In Sydney, he and Jasprit Bumrah were allegedly racially abused by some fans. During a press conference later in the day, Siraj said that match officials had allowed the Indian team the liberty to leave the game following the incident, but Rahane turned down the offer.
“I faced abuses in Australia. The case is going on, let’s see whether I get justice or not. My job was to report the incident to the captain,” Siraj told reporters, adding: “The umpires offered us to leave the game but Rahane bhai said we won’t leave the game. ‘We did no mistake, so we will play’. The abuses which I faced in Australia made me mentally stronger. I didn’t let them affect my game.”

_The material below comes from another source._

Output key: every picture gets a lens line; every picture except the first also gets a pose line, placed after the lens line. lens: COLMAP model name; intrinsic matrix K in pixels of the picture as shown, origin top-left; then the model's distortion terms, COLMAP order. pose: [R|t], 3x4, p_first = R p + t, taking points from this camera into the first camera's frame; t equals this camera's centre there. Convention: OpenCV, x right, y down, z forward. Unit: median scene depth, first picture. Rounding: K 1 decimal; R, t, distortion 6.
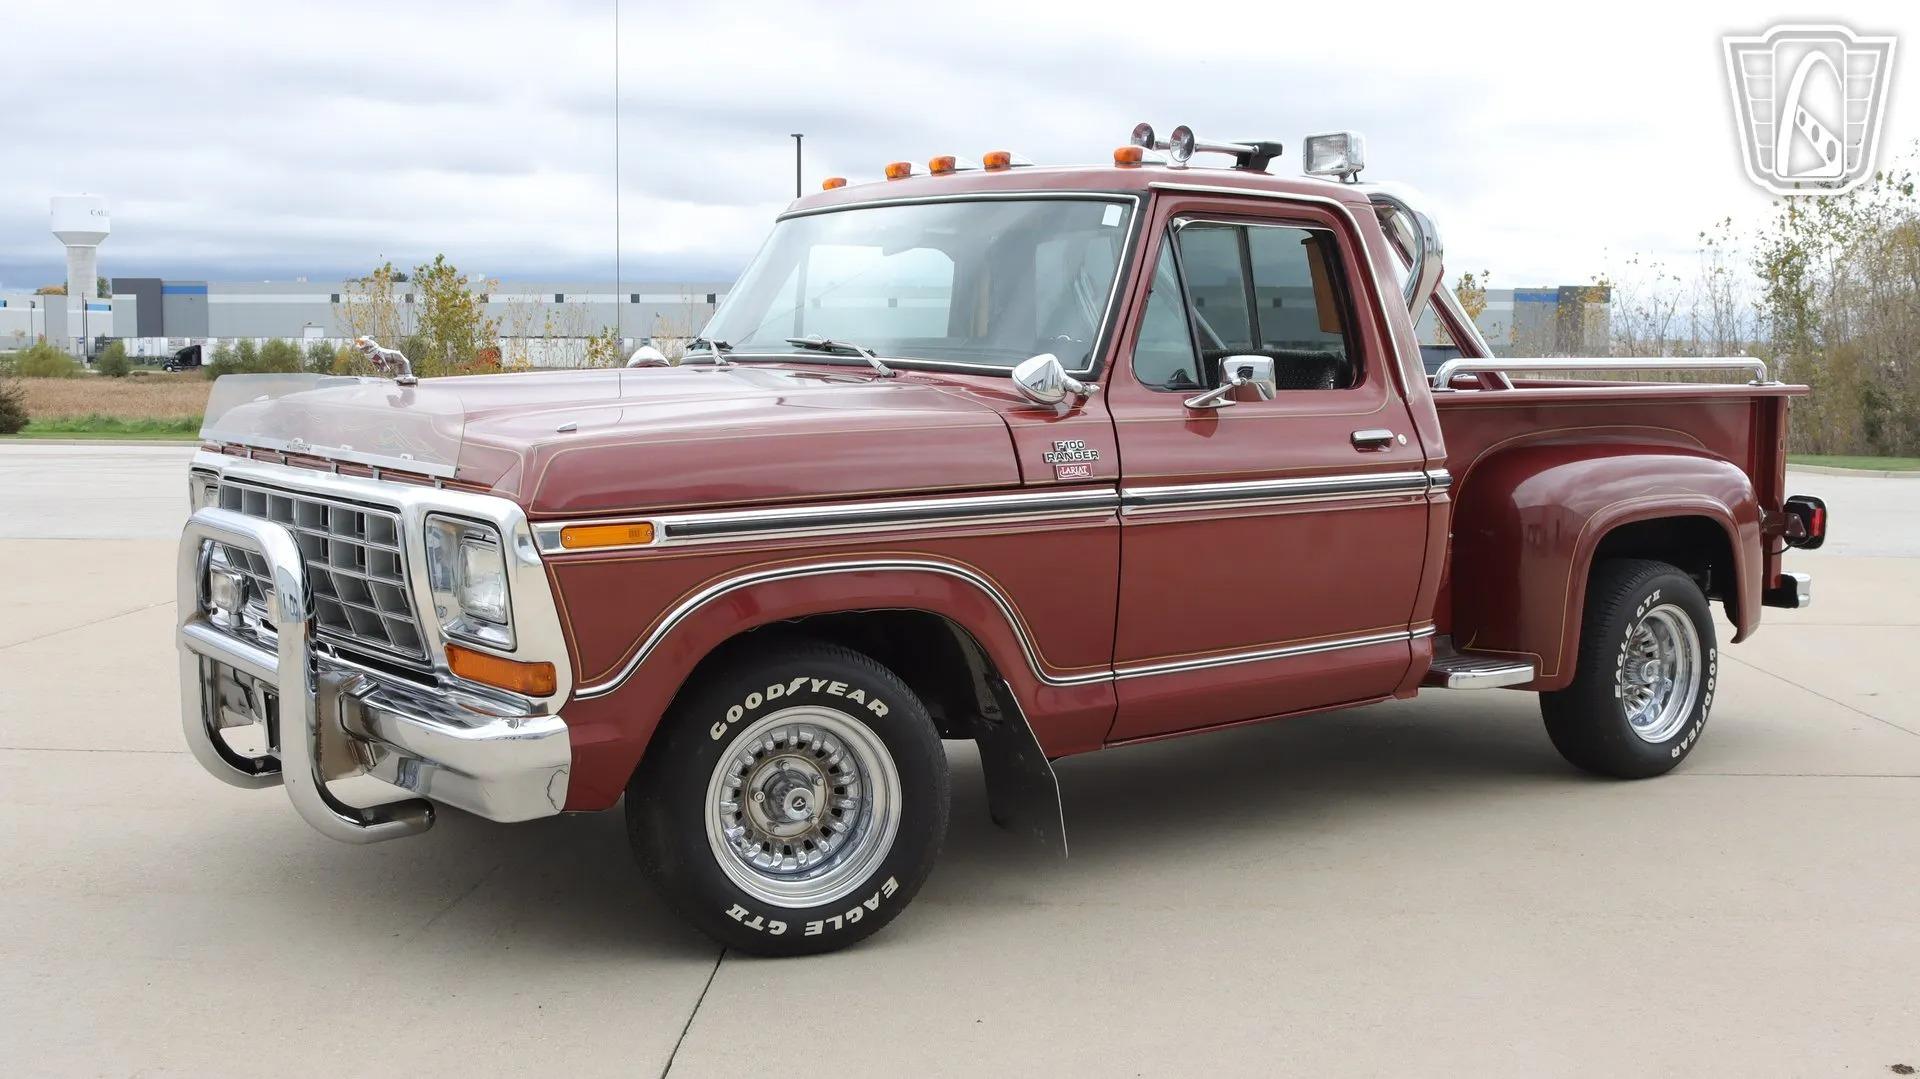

India lodged an official complaint with ICC match referee David Boon and Cricket Australia offered an unreserved apology for the incidents.
Natarajan rides a chariot
Down south in Salem, T Natarajan was put on a chariot, as hundreds gathered on the streets to celebrate one of the most heart-warming stories in Indian cricket. For someone from Chinnappampatti, a village 36 kilometres off Salem in Tamil Nadu, it’s been a fairy-tale rise for the 29-year-old. His hardship as a child and teenager and how without his exceptional cricket skills, he could have ended up as a weaver like his father have been well documented.
Natarajan went to Australia as a net bowler, made a seamless progression to white-ball internationals and returned home as a Test cricketer after playing at the Gabba. His team mate from Tamil Nadu, Washington Sundar, would be late to check in, scheduled to return home in the early hours on Friday.
Meanwhile, the Indian team’s Mumbai-based cricketers have been granted ‘special exemption’ from the mandatory 14-day quarantine rule after returning from overseas. The stipulation includes a seven-day quarantine in a hotel provided the in-bound passengers test negative at the airport.
But the home Test series against England is commencing on February 5 and the players will have to report in Chennai on January 27. After about six months in various bio-bubbles, for the Indian Premier League and in Australia, they will enter another bubble for the next series. Family time would be short, but that’s how it is in a Covid-affected world.